GIVEN RECORDS Block Start

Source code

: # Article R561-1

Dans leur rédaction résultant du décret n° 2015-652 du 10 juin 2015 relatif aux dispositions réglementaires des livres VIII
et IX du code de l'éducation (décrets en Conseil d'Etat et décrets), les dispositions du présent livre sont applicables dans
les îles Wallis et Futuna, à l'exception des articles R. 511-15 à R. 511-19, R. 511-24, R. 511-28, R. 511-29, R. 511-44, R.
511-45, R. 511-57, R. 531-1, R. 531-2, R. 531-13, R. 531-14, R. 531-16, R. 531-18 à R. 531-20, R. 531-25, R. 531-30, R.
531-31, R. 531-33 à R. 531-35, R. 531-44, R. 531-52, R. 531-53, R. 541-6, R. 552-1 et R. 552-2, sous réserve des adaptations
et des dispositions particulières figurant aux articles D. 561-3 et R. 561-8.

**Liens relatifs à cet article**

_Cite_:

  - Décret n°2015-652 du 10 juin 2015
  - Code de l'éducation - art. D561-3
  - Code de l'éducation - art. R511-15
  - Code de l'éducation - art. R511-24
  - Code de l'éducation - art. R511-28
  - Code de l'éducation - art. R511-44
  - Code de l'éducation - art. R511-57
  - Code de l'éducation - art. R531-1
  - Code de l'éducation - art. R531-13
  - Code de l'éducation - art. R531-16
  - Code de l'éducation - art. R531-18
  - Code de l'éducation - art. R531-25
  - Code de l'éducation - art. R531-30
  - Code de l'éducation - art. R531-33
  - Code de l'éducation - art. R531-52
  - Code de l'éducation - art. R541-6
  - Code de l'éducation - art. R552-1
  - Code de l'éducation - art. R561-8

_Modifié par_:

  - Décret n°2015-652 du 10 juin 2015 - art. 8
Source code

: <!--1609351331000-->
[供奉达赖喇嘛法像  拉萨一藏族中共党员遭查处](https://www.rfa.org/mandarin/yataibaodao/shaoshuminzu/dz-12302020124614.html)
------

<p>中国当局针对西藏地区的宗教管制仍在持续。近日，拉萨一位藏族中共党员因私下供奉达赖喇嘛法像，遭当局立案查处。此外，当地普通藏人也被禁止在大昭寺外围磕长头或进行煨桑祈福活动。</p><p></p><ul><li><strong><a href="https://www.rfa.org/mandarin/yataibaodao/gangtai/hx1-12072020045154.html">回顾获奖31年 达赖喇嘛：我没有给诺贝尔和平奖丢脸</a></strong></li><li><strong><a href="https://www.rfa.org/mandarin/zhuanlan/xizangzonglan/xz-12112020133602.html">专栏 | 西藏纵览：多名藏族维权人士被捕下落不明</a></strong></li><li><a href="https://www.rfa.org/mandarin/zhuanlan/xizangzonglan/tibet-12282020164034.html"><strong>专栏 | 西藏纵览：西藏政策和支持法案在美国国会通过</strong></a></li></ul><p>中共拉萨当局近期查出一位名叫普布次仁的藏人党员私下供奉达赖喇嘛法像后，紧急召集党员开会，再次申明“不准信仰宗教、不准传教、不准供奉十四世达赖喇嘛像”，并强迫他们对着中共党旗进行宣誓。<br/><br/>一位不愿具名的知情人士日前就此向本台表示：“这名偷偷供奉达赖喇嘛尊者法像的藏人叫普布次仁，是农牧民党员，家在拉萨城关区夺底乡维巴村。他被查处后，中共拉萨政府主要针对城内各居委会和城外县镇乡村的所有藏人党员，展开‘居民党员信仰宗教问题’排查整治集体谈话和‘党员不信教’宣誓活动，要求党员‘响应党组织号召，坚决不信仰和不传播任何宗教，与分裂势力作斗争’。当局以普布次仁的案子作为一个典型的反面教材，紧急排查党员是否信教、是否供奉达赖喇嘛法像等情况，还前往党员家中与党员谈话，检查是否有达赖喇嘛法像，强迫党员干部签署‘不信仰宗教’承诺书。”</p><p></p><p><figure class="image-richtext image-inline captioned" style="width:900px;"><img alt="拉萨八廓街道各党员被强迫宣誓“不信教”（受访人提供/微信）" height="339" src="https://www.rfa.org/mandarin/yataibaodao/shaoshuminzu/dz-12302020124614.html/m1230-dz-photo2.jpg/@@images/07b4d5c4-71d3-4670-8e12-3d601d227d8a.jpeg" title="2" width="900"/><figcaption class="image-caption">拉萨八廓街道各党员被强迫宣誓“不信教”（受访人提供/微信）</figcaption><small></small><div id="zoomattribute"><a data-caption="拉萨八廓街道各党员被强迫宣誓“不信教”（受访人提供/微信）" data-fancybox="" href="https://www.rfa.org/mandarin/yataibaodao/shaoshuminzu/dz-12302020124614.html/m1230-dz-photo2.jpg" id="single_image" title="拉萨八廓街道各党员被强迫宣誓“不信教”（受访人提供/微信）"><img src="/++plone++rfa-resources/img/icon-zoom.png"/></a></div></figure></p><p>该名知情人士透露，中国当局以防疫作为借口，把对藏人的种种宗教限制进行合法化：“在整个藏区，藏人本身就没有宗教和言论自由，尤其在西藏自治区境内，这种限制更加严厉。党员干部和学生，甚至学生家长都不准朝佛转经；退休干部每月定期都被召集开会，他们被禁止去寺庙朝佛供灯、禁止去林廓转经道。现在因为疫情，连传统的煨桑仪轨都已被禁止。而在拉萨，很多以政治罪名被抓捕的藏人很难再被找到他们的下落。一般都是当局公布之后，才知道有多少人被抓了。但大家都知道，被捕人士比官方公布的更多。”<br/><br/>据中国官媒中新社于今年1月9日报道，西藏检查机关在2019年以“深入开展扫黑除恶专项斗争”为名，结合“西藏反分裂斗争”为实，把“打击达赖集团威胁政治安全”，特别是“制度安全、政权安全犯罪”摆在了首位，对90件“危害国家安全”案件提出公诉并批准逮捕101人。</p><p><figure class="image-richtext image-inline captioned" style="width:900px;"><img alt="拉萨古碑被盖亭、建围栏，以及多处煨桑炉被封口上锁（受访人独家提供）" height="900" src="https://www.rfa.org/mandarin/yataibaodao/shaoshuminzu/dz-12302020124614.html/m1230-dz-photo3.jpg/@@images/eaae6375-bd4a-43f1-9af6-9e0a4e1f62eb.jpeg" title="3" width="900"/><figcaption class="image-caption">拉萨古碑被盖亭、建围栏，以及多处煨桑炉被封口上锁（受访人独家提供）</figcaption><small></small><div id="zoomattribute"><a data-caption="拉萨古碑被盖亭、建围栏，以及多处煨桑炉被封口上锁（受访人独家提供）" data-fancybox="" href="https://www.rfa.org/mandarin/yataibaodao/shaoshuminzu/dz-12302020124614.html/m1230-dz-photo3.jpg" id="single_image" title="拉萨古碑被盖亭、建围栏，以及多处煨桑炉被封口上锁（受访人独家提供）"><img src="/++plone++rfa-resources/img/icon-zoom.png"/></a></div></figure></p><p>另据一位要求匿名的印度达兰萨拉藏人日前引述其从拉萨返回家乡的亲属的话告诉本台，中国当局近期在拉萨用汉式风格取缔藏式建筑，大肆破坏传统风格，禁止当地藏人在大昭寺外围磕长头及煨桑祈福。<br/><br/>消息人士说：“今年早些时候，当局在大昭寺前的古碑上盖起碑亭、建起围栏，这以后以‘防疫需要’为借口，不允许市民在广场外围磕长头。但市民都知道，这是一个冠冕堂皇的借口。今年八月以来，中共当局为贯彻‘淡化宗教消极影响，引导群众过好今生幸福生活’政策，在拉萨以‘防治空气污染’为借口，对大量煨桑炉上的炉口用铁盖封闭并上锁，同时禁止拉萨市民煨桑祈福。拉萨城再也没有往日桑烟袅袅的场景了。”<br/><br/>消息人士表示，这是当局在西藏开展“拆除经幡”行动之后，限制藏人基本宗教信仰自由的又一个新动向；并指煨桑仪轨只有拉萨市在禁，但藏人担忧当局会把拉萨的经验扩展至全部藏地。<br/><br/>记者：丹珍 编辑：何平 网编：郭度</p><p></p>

GIVEN RECORDS Block End

EXERCISE BRIEF:
For each line in the data that holds the word "juin", copy the line.

COMPLETED TASK:
Dans leur rédaction résultant du décret n° 2015-652 du 10 juin 2015 relatif aux dispositions réglementaires des livres VIII
  - Décret n°2015-652 du 10 juin 2015
  - Décret n°2015-652 du 10 juin 2015 - art. 8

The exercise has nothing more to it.